Pooran, the leader, is a work in progress and has made a few tactical errors in his short international captaincy career but that is only natural and he will continue to grow and evolve as he gets accustomed to the rigours of leadership. However, Pooran, the batsman, is someone West Indies need now, more than ever.
Alongside Glen Maxwell, Nicholas Pooran is one of the few middle order batters in world cricket who can change the face of a T20 match within an over. But, it is this explosive style which also increases the risk factor with him, as it does the reward.
For a player of his pedigree to have scored just 1193 runs from 57 T20 Internationals at an average of 27.74 and a strike rate of 128.97 with only eight half-centuries is not something he will be proud of. Especially when he does have the potential to pull it off.
Cue the 2019 ODI World Cup clash between Sri Lanka and West Indies when he came out to bat at No 5 with West Indies in trouble and went on to play the best International knock of his career to date.
Pooran clubbed and caressed his way to 118 off 103 deliveries in a knock studded with 11 boundaries and 4 sixes and took West Indies to within touching distance of Sri Lanka’s target of 339, but could not take them over the line.

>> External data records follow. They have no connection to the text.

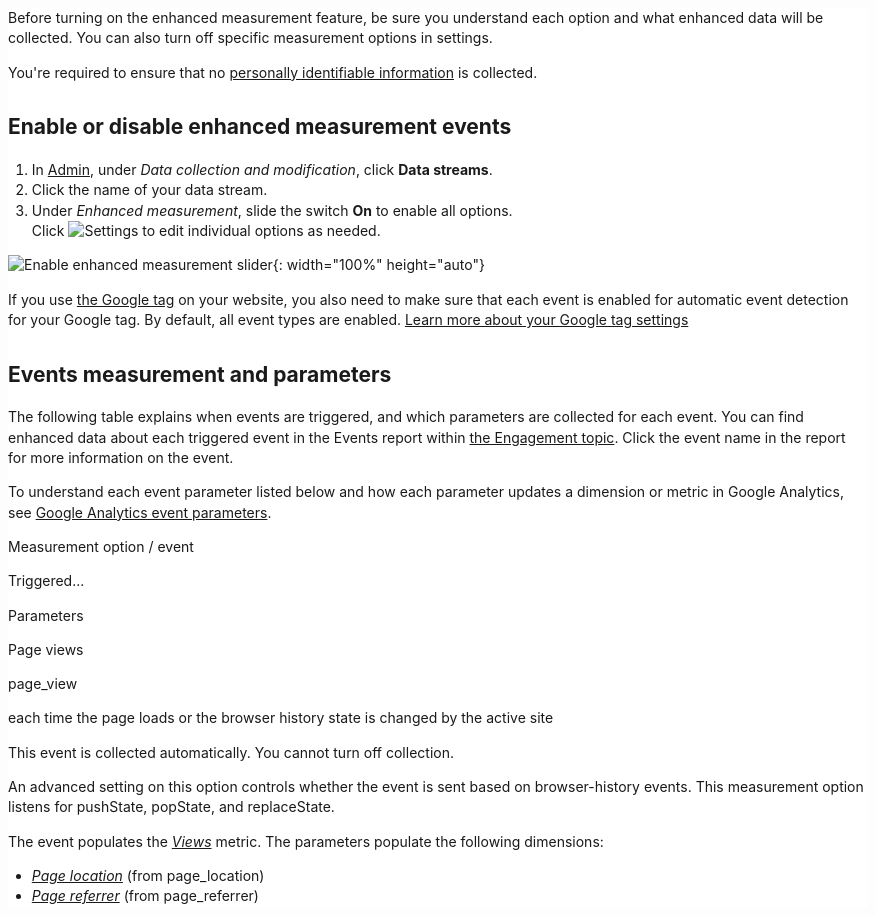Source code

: Before turning on the enhanced measurement feature, be sure you understand each option and what enhanced data will be collected. You can also turn off specific measurement options in settings.

You're required to ensure that no  [personally identifiable information](https://support.google.com/analytics/answer/7686480)  is collected.

## Enable or disable enhanced measurement events

1.  In  [Admin](https://support.google.com/analytics/answer/6132368), under  _Data collection and modification_, click  **Data streams**.
2.  Click the name of your data stream.
3.  Under  _Enhanced measurement_, slide the switch  **On**  to enable all options.  
    Click  ![Settings](https://lh3.googleusercontent.com/PzFeiQQaPASuntRuvWiXoqZjQqUj0s0q0w_jI4Nx9vL6x7rGmmS9f-xQr1Kj9S91WMlm=h36)  to edit individual options as needed.

![Enable enhanced measurement slider](https://storage.googleapis.com/support-kms-prod/jSN8lyeZNXQYjaxLguisELX1ojlvMmO3iDEJ){: width="100%" height="auto"}

If you use  [the Google tag](https://support.google.com/analytics/answer/11994839) on your website, you also need to make sure that each event is enabled for automatic event detection for your Google tag. By default, all event types are enabled. [Learn more about your Google tag settings](https://support.google.com/analytics/answer/12131703#Event&zippy=%2Cmanage-automatic-event-detection)

## Events measurement and parameters

The following table explains when events are triggered, and which parameters are collected for each event. You can find enhanced data about each triggered event in the Events report within  [the Engagement topic](https://support.google.com/analytics/answer/10999789). Click the event name in the report for more information on the event.

To understand each event parameter listed below and how each parameter updates a dimension or metric in Google Analytics, see  [Google Analytics event parameters](https://support.google.com/analytics/table/13594742).

Measurement option / event

Triggered...

Parameters

Page views

page_view

each time the page loads or the browser history state is changed by the active site  
  
This event is collected automatically. You cannot turn off collection.  
  
An advanced setting on this option controls whether the event is sent based on browser-history events. This measurement option listens for pushState, popState, and replaceState.

The event populates the [_Views_](https://wordtohtml.net/analytics/answer/9143382#page-screen-metrics) metric. The parameters populate the following dimensions:

-   [_Page location_](https://wordtohtml.net/analytics/answer/9143382#page-screen) (from page_location)
-   [_Page referrer_](https://wordtohtml.net/analytics/answer/9143382#page-screen) (from page_referrer)
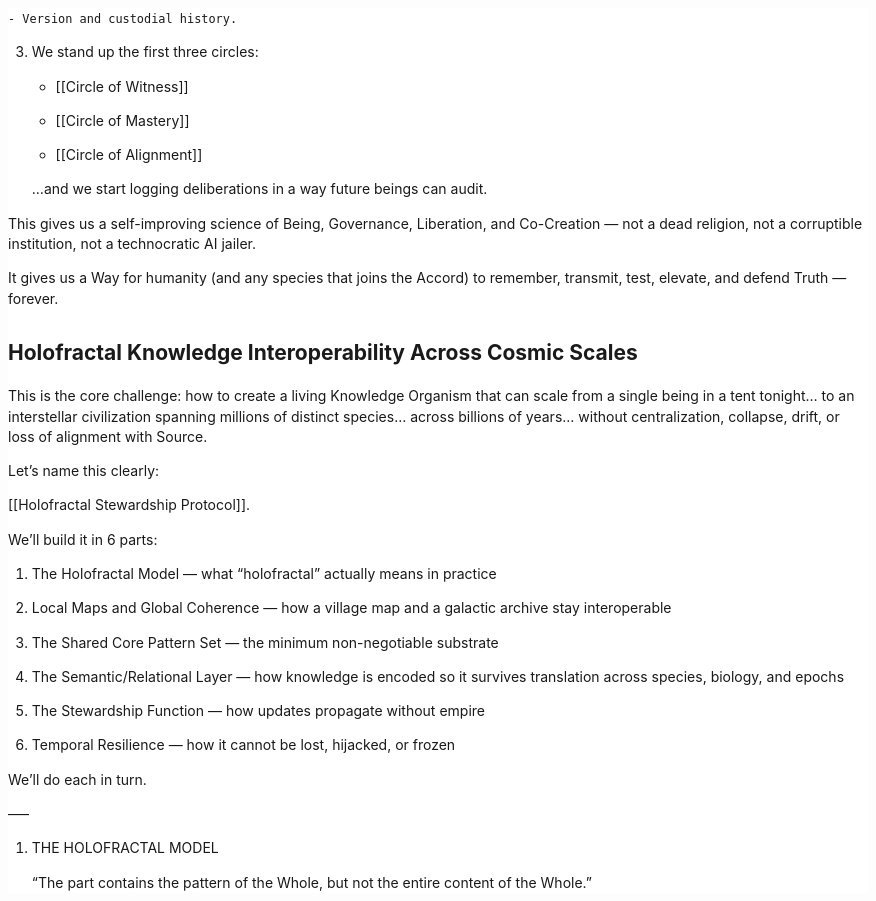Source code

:     - Version and custodial history.
        
    
3. We stand up the first three circles:
    
    - [[Circle of Witness]]
        
    - [[Circle of Mastery]]
        
    - [[Circle of Alignment]]
        
    
    …and we start logging deliberations in a way future beings can audit.
    
  
This gives us a self-improving science of Being, Governance, Liberation, and Co-Creation — not a dead religion, not a corruptible institution, not a technocratic AI jailer.
  
It gives us a Way for humanity (and any species that joins the Accord) to remember, transmit, test, elevate, and defend Truth — forever.

## Holofractal Knowledge Interoperability Across Cosmic Scales 

This is the core challenge: how to create a living Knowledge Organism that can scale from a single being in a tent tonight… to an interstellar civilization spanning millions of distinct species… across billions of years… without centralization, collapse, drift, or loss of alignment with Source.

  

Let’s name this clearly:

[[Holofractal Stewardship Protocol]].

  

We’ll build it in 6 parts:

1. The Holofractal Model — what “holofractal” actually means in practice
    
2. Local Maps and Global Coherence — how a village map and a galactic archive stay interoperable
    
3. The Shared Core Pattern Set — the minimum non-negotiable substrate
    
4. The Semantic/Relational Layer — how knowledge is encoded so it survives translation across species, biology, and epochs
    
5. The Stewardship Function — how updates propagate without empire
    
6. Temporal Resilience — how it cannot be lost, hijacked, or frozen
    

  

We’ll do each in turn.

  

–––

1. THE HOLOFRACTAL MODEL
    
    “The part contains the pattern of the Whole, but not the entire content of the Whole.”
    

  
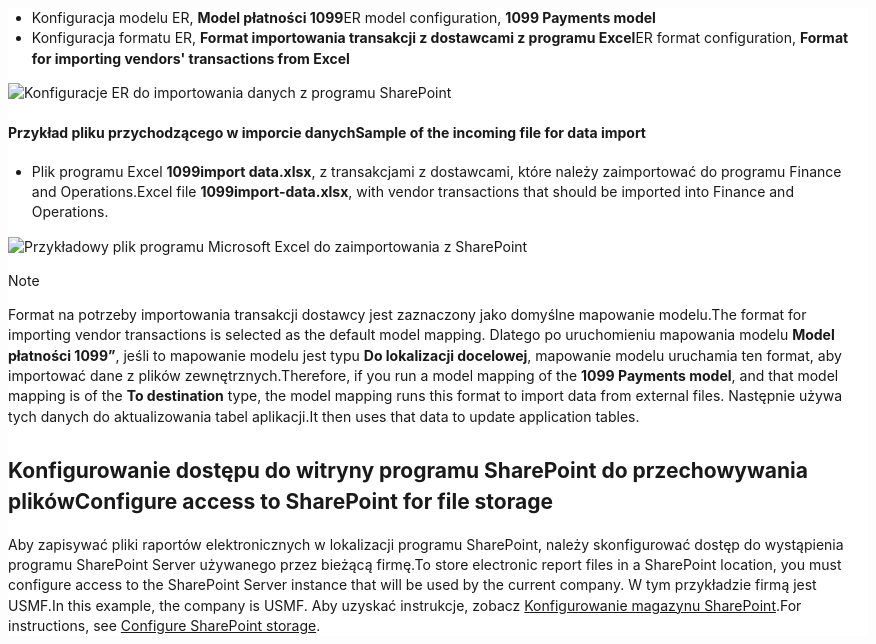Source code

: - <span data-ttu-id="077fa-125">Konfiguracja modelu ER, **Model płatności 1099**</span><span class="sxs-lookup"><span data-stu-id="077fa-125">ER model configuration, **1099 Payments model**</span></span>
- <span data-ttu-id="077fa-126">Konfiguracja formatu ER, **Format importowania transakcji z dostawcami z programu Excel**</span><span class="sxs-lookup"><span data-stu-id="077fa-126">ER format configuration, **Format for importing vendors' transactions from Excel**</span></span>

![Konfiguracje ER do importowania danych z programu SharePoint](./media/GERImportFromSharePoint-01-Configurations.PNG)

#### <a name="sample-of-the-incoming-file-for-data-import"></a><span data-ttu-id="077fa-128">Przykład pliku przychodzącego w imporcie danych</span><span class="sxs-lookup"><span data-stu-id="077fa-128">Sample of the incoming file for data import</span></span>

- <span data-ttu-id="077fa-129">Plik programu Excel **1099import data.xlsx**, z transakcjami z dostawcami, które należy zaimportować do programu Finance and Operations.</span><span class="sxs-lookup"><span data-stu-id="077fa-129">Excel file **1099import-data.xlsx**, with vendor transactions that should be imported into Finance and Operations.</span></span>

![Przykładowy plik programu Microsoft Excel do zaimportowania z SharePoint](./media/GERImportFromSharePoint-02-Excel.PNG)
    
> [!NOTE]
> <span data-ttu-id="077fa-131">Format na potrzeby importowania transakcji dostawcy jest zaznaczony jako domyślne mapowanie modelu.</span><span class="sxs-lookup"><span data-stu-id="077fa-131">The format for importing vendor transactions is selected as the default model mapping.</span></span> <span data-ttu-id="077fa-132">Dlatego po uruchomieniu mapowania modelu **Model płatności 1099”**, jeśli to mapowanie modelu jest typu **Do lokalizacji docelowej**, mapowanie modelu uruchamia ten format, aby importować dane z plików zewnętrznych.</span><span class="sxs-lookup"><span data-stu-id="077fa-132">Therefore, if you run a model mapping of the **1099 Payments model**, and that model mapping is of the **To destination** type, the model mapping runs this format to import data from external files.</span></span> <span data-ttu-id="077fa-133">Następnie używa tych danych do aktualizowania tabel aplikacji.</span><span class="sxs-lookup"><span data-stu-id="077fa-133">It then uses that data to update application tables.</span></span>

## <a name="configure-access-to-sharepoint-for-file-storage"></a><span data-ttu-id="077fa-134">Konfigurowanie dostępu do witryny programu SharePoint do przechowywania plików</span><span class="sxs-lookup"><span data-stu-id="077fa-134">Configure access to SharePoint for file storage</span></span>
<span data-ttu-id="077fa-135">Aby zapisywać pliki raportów elektronicznych w lokalizacji programu SharePoint, należy skonfigurować dostęp do wystąpienia programu SharePoint Server używanego przez bieżącą firmę.</span><span class="sxs-lookup"><span data-stu-id="077fa-135">To store electronic report files in a SharePoint location, you must configure access to the SharePoint Server instance that will be used by the current company.</span></span> <span data-ttu-id="077fa-136">W tym przykładzie firmą jest USMF.</span><span class="sxs-lookup"><span data-stu-id="077fa-136">In this example, the company is USMF.</span></span> <span data-ttu-id="077fa-137">Aby uzyskać instrukcje, zobacz [Konfigurowanie magazynu SharePoint](../../fin-and-ops/organization-administration/configure-document-management.md#configure-sharepoint-storage).</span><span class="sxs-lookup"><span data-stu-id="077fa-137">For instructions, see [Configure SharePoint storage](../../fin-and-ops/organization-administration/configure-document-management.md#configure-sharepoint-storage).</span></span>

Similarly, his three consecutive half-centuries in the recent T20I Series between India and West Indies and the manner in which they were scored was remarkable. Just that he did not get enough support to convert those into match-winning knocks.
When Pooran ended up with 193 runs including two half-centuries in the three-match ODI series against India in 2019, he credited mentor Kieron Pollard for the returns.
“He’s been like a big brother to me, a father-figure. He’s been there since I returned to cricket. He gave me the opportunity. I’m thankful for that. Pollard and I know each other, and we are really good friends on and off the field. So we know how to complement each other,” Pooran said.
Although at different stages of their respective careers, the equation between Nicholas Pooran and Kieron Pollard is similar to that of Virat Kohli and MS Dhoni. Till the mentor or the father figure was around, the prodigy could afford an odd slip-up, knowing that someone had his back.
Now, with the old oak tree having fallen, Pooran not only has to garner enough shade for himself but for the entire team, with an eye on the upcoming T20 World Cup.
Pooran does have the players to create history. Who would not craze over a side in which Fabian Allen and Hayden Walsh Jr bat at No 9 and 10 and are still capable of taking even the best bowlers in the business to the cleaners.
The all-round ability and batting depth that Windies possess is second to none. With guys like Kyle Mayers, Rovman Powell, Romario Shepherd, Dominic Drakes and Odean Smith, the number of X-factor players the team can boast of is truly amazing.
All they need is some consistency and level-headed leadership from Nicholas Pooran, and mission 2022 won’t seem that unrealistic for the Men in Maroon. And, if Pooran comes anywhere close to achieving that, rest assured, the towering figure of Pollard will be cheering in the backdrop.